|Support type:||Scholarships in Brazil - Post-Doctorate|
|Effective date (Start):||March 01, 2012|
|Effective date (End):||February 28, 2015|
|Field of knowledge:||Engineering - Materials and Metallurgical Engineering - Physical Metallurgy|
|Principal Investigator:||Helio Goldenstein|
|Grantee:||Roberto Gomes de Aguiar Veiga|
|Home Institution:||Escola Politécnica (EP). Universidade de São Paulo (USP). São Paulo , SP, Brazil|
Ni is an alloying element added to ferrous alloys designed for rugged use or to obtain alloys with special properties. In the Phase Transformations Laboratory at the Metallurgical and Materials Engineering Department of the University of São Paulo (USP), Fe-Ni-C alloys are used as model systems in order to study decomposition of austenite during cooling, taking advantage of the strong effect of Ni on the driving force of the transformation. Moreover, there is little interaction between Ni and C found in solid solution.
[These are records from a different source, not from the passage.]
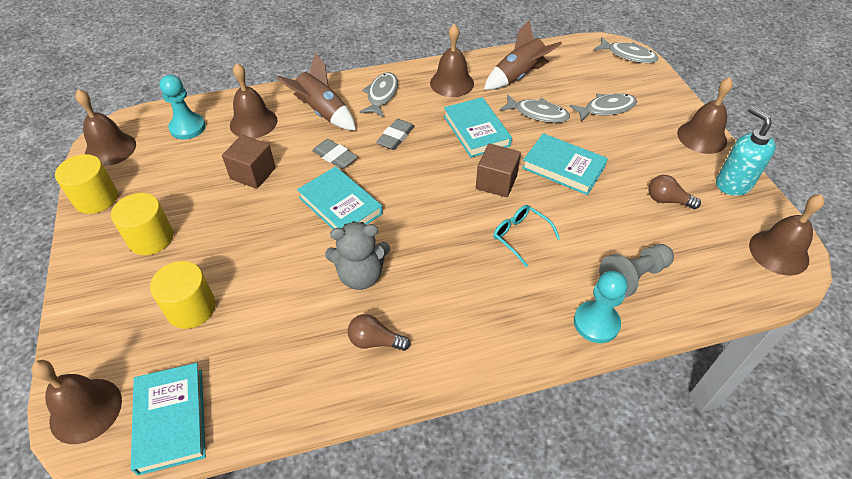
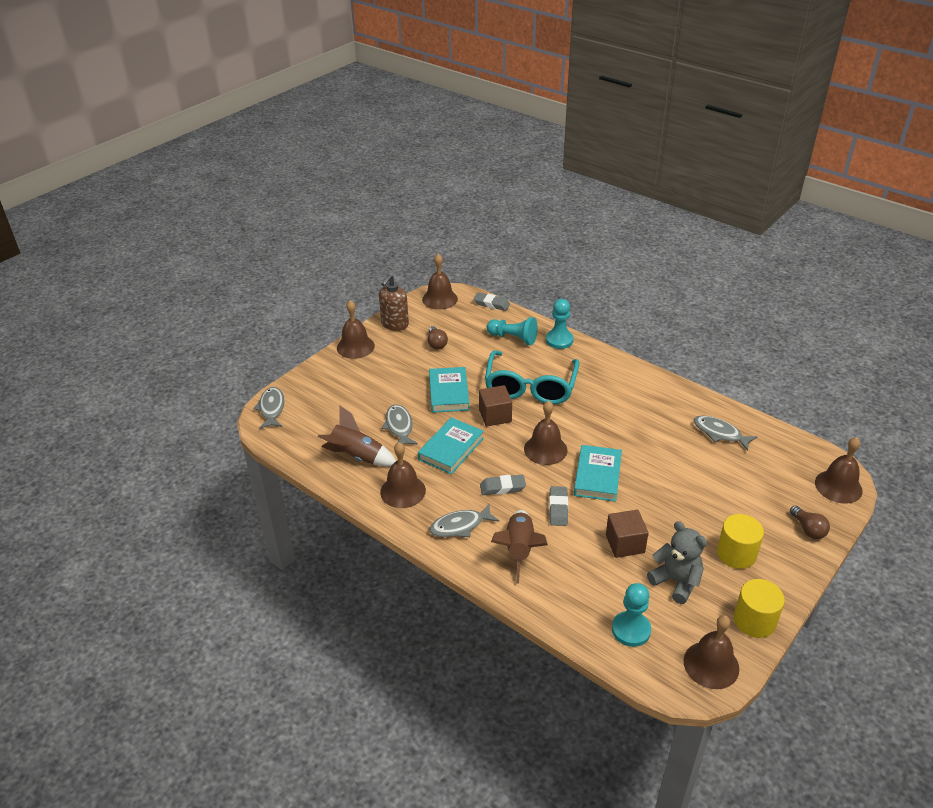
camera: 125 degrees left, 10 degrees down
turquoise book [131,363,206,475] -> none
yellow cylinder [150,261,216,329] -> none
brown bell [230,63,277,138] -> brown bell moved to [524,401,568,465]
grey teddy bear [325,221,390,290] -> grey teddy bear moved to [647,521,707,604]
brown light bulb [348,314,411,351] -> brown light bulb moved to [790,505,830,539]
turquoise glasses [493,205,560,267] -> turquoise glasses [485,350,579,404], size x2.19
grey fish [570,93,637,122] -> grey fish moved to [694,416,757,451]
grey pawn [599,244,674,298] -> turquoise pawn [487,317,538,345]
turquoise soap dispenser [716,106,776,196] -> brown soap dispenser [379,274,409,331]
none -> grey eraser [474,292,510,311]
In this framework, the aim of the project detailed in the following pages is to support the experimental work that has been carried out in the Department of Melalurgical and Materials Engineering of the University of São Paulo by employing atomistic simulations. Three different approaches are envisaged. First principles calculations should be performed in order to assess an eventual chemical contribution of the alloying elements (Ni and C) in the transformations that Fe-Ni-C alloys may undergo. These calculations are restricted to small volues (a few hundreds of atoms) and take into account only the ground state, i.e., a system state corresponding to a potential energy minimum at T = 0 K. In a larger scale, the classical molecular dynamics allows the treatment of thousands of atoms. This approach makes possible to simulate the evolution in time of the Fe-Ni-C alloys at T >0 K. The underlying chemistry is implicitly taken into account by means of empirical potentials based on the embedded atom method (EAM). In order to reach a time scale larger than what can be done with molecular dynamics, a simple method that has been successfully used is kinetic Monte Carlo.